Storage concepts for Kubernetes

Completed

Kubernetes is an open platform that manages container-based applications and their associated networking and storage components. It provides a declarative approach to deployments, backed by a robust set of APIs for management operations.

You can build and run modern, portable, microservices-based applications, using Kubernetes to orchestrate and manage the availability of the application components.

Container management and orchestration

Container management is the process of organizing, adding, removing, or updating a significant number of containers. A container orchestrator is a system that automatically deploys and manages containerized apps. For example, an orchestrator can dynamically respond to changes in the environment to increase or decrease the deployed instances of the managed app, or it can ensure all deployed container instances get updated if a new version of a service is released.

Kubernetes architecture

The architecture of Kubernetes is built on clusters. A Kubernetes cluster is divided into two core infrastructure components:

  • A control plane that provides the core Kubernetes services and orchestration of your application workloads.
  • Nodes that run your application workloads. Each cluster has at least one node, but you can define the number and size of nodes. A node pool is a group of nodes that share the same configuration.

The resources for your application workloads are contained in pods. A pod in Kubernetes is an ephemeral resource that represents a single instance of your application. It consists of one or more containers, with shared storage and network resources, and a specification for how to run the containers. A Pod's contents are always co-located and co-scheduled and run in a shared context.

Persistent storage in Kubernetes

In the previous unit, we learned about the support mechanisms in Windows containers that allow you to provide persistent storage for your applications in a local environment through bind mounts and named volumes. However, volumes and bind mounts have some drawbacks when used in a distributed environment like Kubernetes.

Volumes and bind mounts are tied to a specific host machine, which means that they are not portable across nodes in a cluster. If a container is scheduled on a different node than the one where its data is stored, it will not be able to access it. Moreover, volumes and bind mounts are not scalable or resilient, as they depend on the availability and capacity of a single host machine.

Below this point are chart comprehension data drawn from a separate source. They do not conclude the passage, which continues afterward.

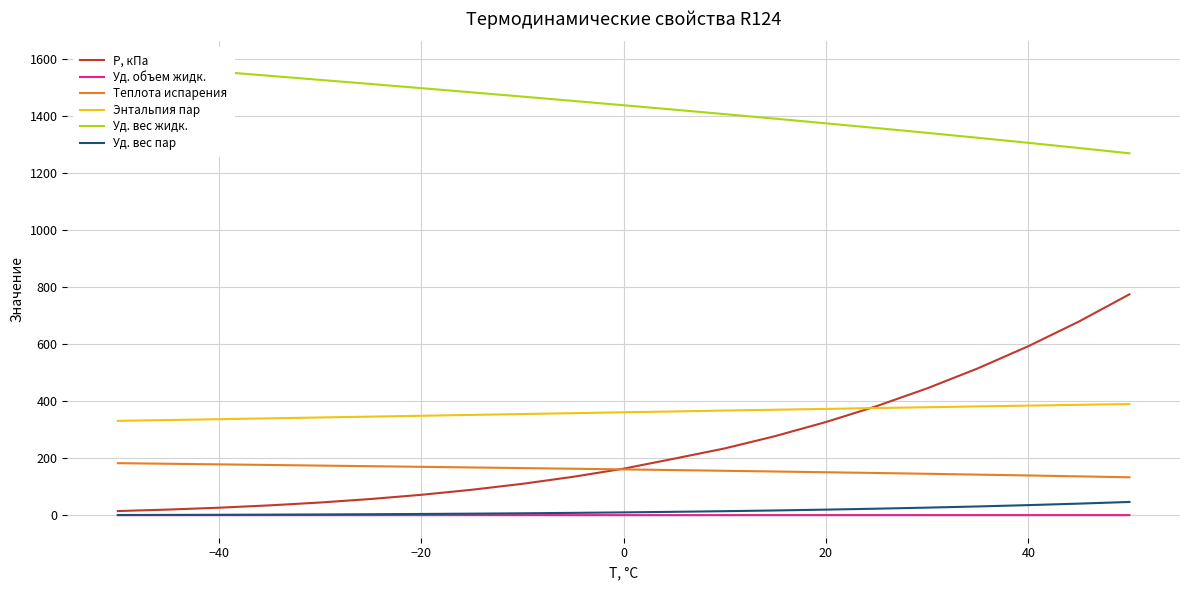

True or false: Уд. вес пар and Энтальпия пар intersect in this chart.

False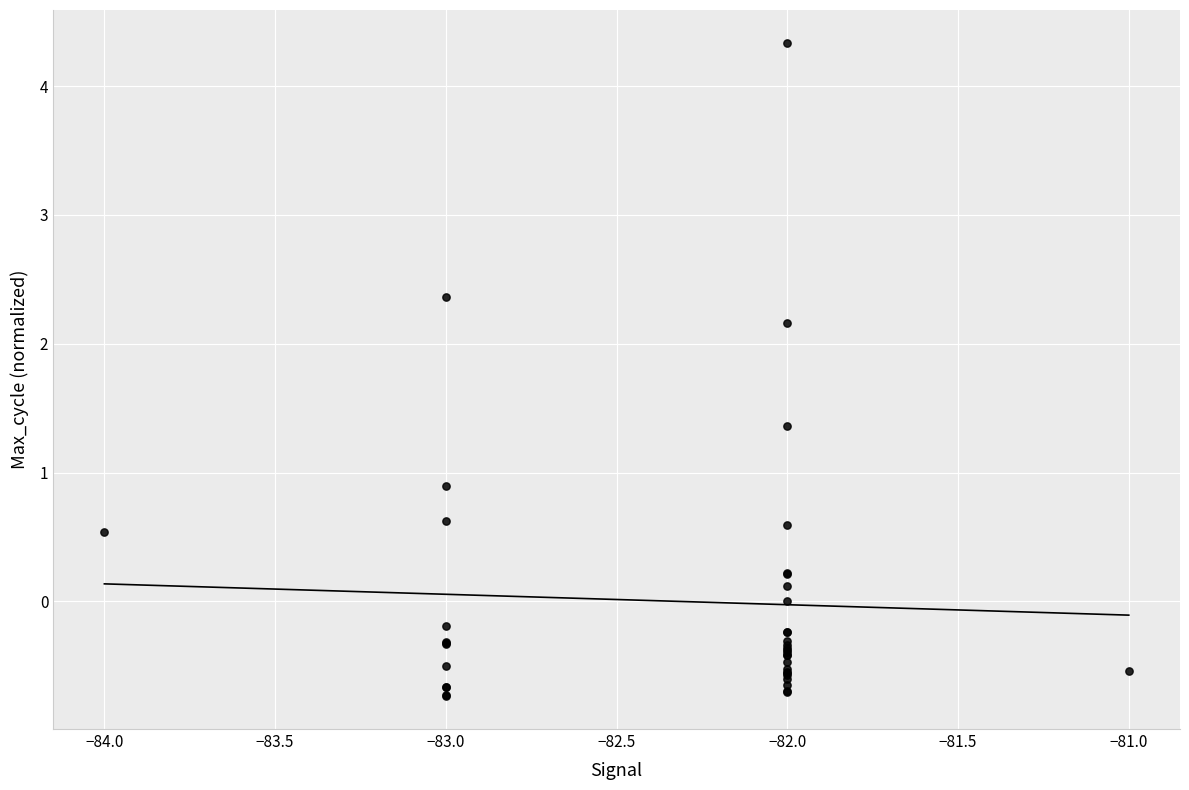

What Y value in the scatter plot is closest to 1?

0.9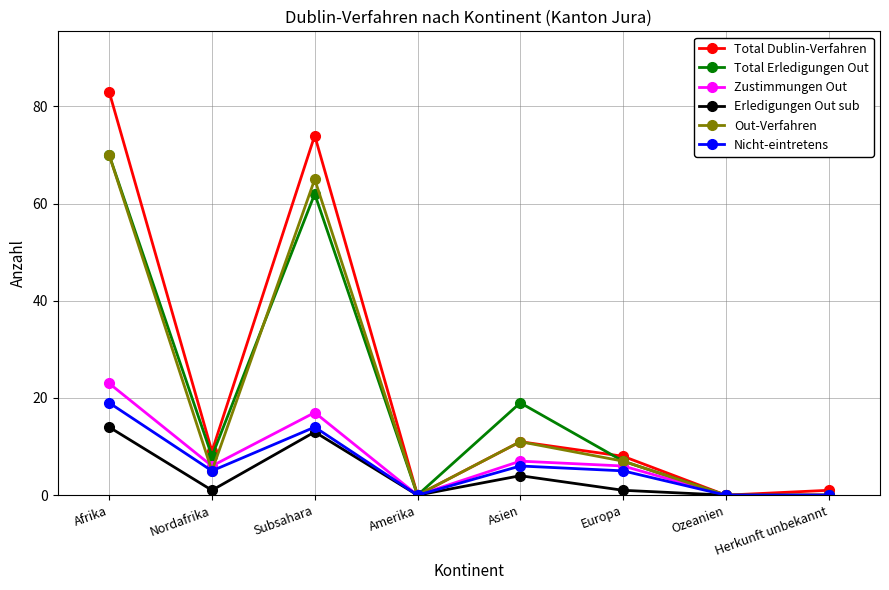

What position from the left is Europa?

6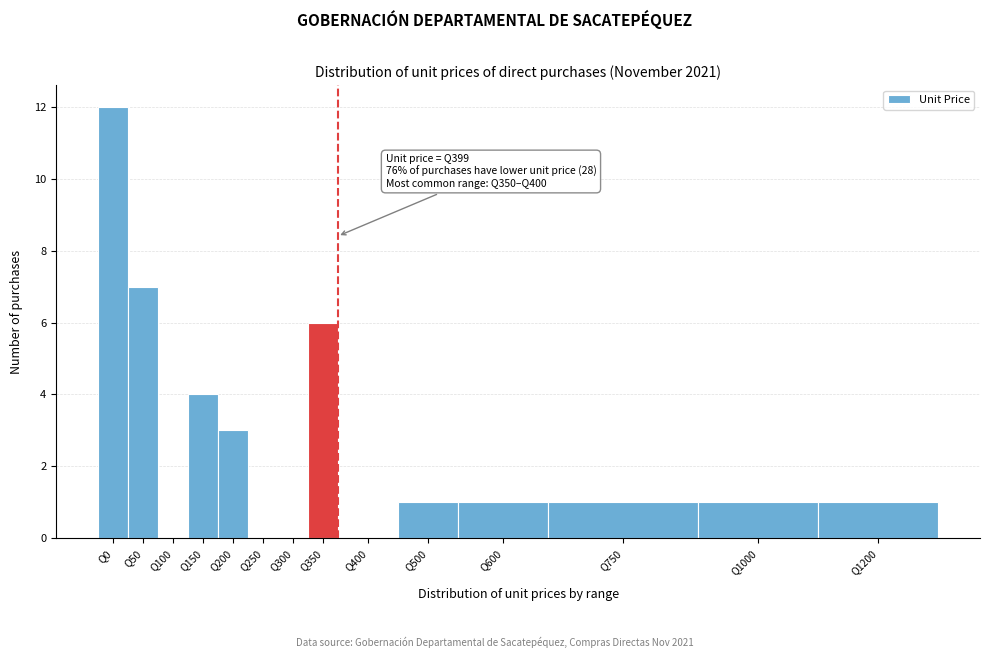

Reading left to right, transcribe all the data shown in this chart.

Q0=12	Q50=7	Q100=0	Q150=4	Q200=3	Q250=0	Q300=0	Q350=6	Q400=0	Q500=1	Q600=1	Q750=1	Q1000=1	Q1200=1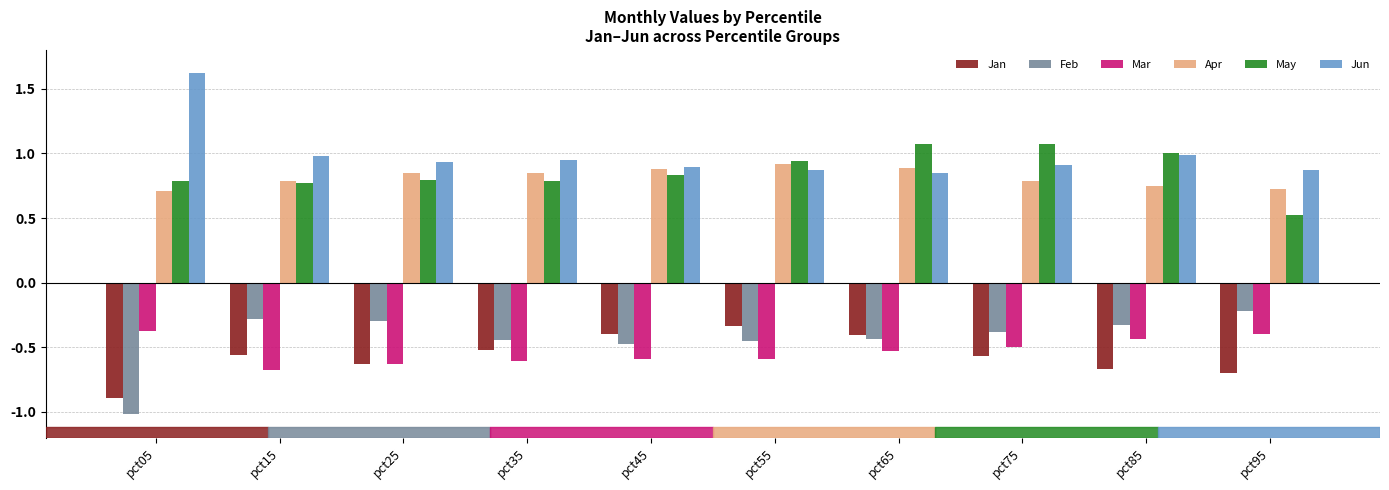

What are all the series names shown in the legend?

Jan, Feb, Mar, Apr, May, Jun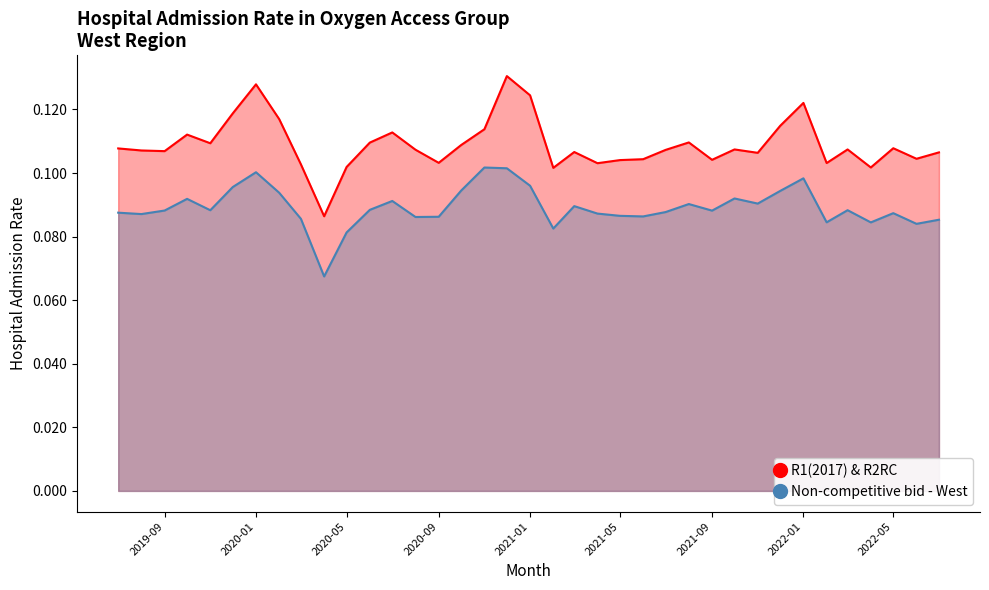

How many lines are shown in the chart?

2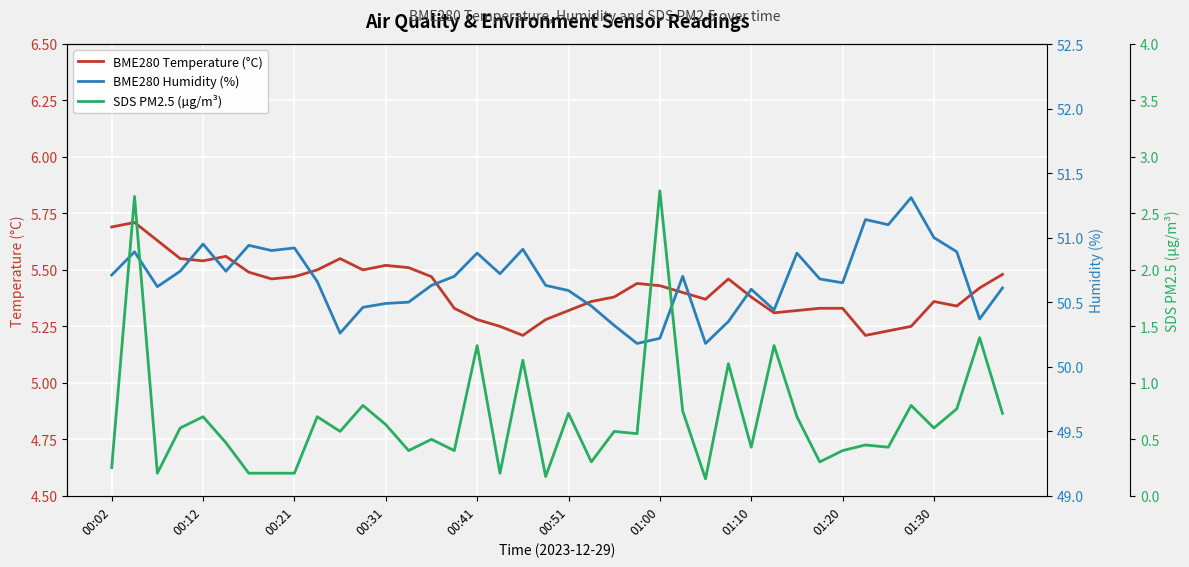

The BME280 Temperature (°C) series shows 8.9 at 01:00. True or false?

False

Kubernetes solves the storage challenges of containers by introducing two abstractions: persistent volumes and persistent volume claims.

Persistent volumes

A persistent volume (PV) is a storage resource in the cluster, created and managed by the Kubernetes API that can exist beyond the lifetime of an individual pod. A cluster administrator can statically create a PersistentVolume, or the Kubernetes API server can create it dynamically using Storage Classes. A PV is a resource in the cluster just like a node is a cluster resource. PVs have a lifecycle independent of any individual Pod that uses the PV.

Persistent volume claims

A persistent volume claim (PVC) requests storage of a particular StorageClass, access mode, and size. The PVC acts as a claim check for the storage resource. The Kubernetes API server can dynamically provision the underlying storage resource if no existing resource can fulfill the claim based on the defined Storage Class.

A StorageClass provides a way for administrators to describe the "classes" of storage they offer. Different classes might map to quality-of-service levels, or to backup policies, or to arbitrary policies determined by the cluster administrators. Kubernetes itself is unopinionated about what classes represent.

Once the Kubernetes API server assigns an available storage resource to the pod requesting storage, the PV is bound to a PVC. Persistent volumes are a one-to-one mapping to a persistent volume claim.